Marc Tourneuil, married to Diane (Natacha Régnier) is a very skilled and intuitive pawn of the financial market, that is promoted to president of the Phenix Bank as soon as the current president becomes sick. He is chosen in a hurry by a select group of the board committee, that constitute the elite of the European financial system, which already elaborate plans to substitute him as soon as the former president – a sort of mentor for Tourneuil – dies. Acknowledgeable, determined, lucid, very wise, and assuming that he will become a sort of puppet at the hands of the shareholders, who detain the real power behind the bank, Tourneuil immediately employs a private detective to work for him, with the intention to discover who his real enemies really are, who are the ones he can really trust, and the ones he can’t.

Bright enough to absorb the professional dynamics of the financial market, Tourneuil rapidly acknowledges each and every possible aspect of the environment. Travelling constantly to close deals and arrange an equilibrium between his hold on power, and the constant demands of the shareholders – specially Dittmar – Tourneuil soon learns that he is playing a game that no one can really win. In the end, to postpone his downfall, and to delay the attack of his enemies on him, is the best he can do. Nonetheless, he arranges the Japanese bank deal to be fully and embarrassedly compromised, threating to expose the fraudulent ordeal involving the acquisition.

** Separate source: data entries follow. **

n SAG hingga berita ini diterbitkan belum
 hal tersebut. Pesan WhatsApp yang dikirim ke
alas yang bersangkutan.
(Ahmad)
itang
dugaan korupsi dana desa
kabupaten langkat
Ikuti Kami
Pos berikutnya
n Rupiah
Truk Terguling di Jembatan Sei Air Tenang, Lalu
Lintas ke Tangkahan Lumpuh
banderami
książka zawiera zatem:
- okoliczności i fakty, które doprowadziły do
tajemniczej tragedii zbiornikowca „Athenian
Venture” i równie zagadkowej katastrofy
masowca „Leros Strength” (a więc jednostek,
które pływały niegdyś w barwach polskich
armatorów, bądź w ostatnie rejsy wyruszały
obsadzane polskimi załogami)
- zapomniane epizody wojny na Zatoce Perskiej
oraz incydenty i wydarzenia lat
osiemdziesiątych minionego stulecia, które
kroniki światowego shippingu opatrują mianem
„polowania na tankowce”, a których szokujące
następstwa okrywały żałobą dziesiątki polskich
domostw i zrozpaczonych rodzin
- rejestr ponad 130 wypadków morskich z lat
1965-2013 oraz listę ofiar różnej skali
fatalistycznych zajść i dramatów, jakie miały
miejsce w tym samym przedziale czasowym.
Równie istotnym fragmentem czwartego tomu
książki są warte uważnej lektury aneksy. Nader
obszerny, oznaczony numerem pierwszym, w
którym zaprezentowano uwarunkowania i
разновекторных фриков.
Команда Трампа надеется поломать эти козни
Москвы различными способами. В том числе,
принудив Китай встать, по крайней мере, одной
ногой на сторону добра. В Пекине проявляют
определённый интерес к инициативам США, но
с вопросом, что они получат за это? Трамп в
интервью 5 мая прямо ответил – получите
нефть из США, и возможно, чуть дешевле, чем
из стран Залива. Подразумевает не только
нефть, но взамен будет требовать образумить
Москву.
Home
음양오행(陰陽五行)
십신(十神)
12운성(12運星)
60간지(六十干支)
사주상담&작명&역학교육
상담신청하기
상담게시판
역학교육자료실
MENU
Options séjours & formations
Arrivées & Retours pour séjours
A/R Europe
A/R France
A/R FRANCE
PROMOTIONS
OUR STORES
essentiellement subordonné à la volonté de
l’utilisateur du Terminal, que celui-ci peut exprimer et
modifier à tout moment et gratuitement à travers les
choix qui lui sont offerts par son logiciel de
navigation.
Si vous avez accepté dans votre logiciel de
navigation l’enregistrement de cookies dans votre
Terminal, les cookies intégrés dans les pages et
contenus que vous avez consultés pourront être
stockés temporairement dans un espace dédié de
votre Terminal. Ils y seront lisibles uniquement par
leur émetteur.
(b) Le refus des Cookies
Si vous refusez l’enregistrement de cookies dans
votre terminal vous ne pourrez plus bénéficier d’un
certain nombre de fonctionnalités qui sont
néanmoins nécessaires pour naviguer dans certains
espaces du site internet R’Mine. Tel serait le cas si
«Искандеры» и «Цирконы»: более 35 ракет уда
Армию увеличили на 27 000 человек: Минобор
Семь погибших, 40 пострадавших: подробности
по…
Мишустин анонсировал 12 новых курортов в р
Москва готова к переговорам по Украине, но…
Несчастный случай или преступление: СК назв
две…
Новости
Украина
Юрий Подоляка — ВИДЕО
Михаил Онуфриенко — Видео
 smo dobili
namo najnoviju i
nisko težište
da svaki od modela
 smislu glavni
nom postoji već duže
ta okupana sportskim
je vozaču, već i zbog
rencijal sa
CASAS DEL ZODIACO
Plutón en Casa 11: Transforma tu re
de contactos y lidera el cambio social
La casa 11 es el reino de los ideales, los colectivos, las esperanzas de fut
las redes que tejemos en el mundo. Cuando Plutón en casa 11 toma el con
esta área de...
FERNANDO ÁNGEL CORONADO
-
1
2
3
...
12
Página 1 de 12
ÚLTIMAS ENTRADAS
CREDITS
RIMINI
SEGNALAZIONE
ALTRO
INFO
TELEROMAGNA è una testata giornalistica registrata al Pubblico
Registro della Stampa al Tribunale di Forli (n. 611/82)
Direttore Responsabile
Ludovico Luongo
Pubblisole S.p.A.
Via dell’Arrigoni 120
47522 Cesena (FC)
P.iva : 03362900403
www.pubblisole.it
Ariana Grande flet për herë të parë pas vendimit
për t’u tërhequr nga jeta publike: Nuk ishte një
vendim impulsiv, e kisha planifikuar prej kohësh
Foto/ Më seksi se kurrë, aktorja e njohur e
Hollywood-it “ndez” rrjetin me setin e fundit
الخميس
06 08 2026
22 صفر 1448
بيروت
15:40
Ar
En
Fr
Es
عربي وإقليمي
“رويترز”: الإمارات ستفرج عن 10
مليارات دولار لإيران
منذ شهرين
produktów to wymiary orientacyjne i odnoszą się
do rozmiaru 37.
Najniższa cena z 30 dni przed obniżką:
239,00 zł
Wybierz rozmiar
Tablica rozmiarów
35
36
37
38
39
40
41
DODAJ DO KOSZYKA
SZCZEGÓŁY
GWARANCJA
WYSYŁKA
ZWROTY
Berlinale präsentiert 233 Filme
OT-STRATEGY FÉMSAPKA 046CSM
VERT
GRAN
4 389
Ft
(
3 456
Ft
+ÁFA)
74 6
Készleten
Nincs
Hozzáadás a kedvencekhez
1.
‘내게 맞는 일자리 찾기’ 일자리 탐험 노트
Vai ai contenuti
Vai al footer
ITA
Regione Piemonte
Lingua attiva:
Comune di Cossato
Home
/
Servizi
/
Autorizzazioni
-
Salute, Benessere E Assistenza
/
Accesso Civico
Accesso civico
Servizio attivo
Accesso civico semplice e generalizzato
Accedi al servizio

With incredible performances, amazing dialogues, systematic realism and a very graceful lust that seems to contaminate each and every character within the movie – specially Tourneuil, the lead character – Le Capital is a formidable, imaginative, intriguing and very crude portrait of what really happens in the financial market: a real den of wild animals – specially tigers and lions – eager for victims, disposable flesh, and ready to devour themselves vehemently, and without any compassion or consideration. The movie shows a system where no one have any kind of friends or colleagues, only explicit and implicit enemies, and the ones who are kings today, probably will suffer a tremendous and unpredictable downfall tomorrow. A major, superb and very drastic movie, Le Capital has everything an excellent movie about the financial market is expected to have: tension, emotional affliction, intrigues, inevitable conflicts of personality, collisions of interest, and a vast amount of illicit schemes. If you like this genre of movie, you certainly can’t afford to miss Le Capital.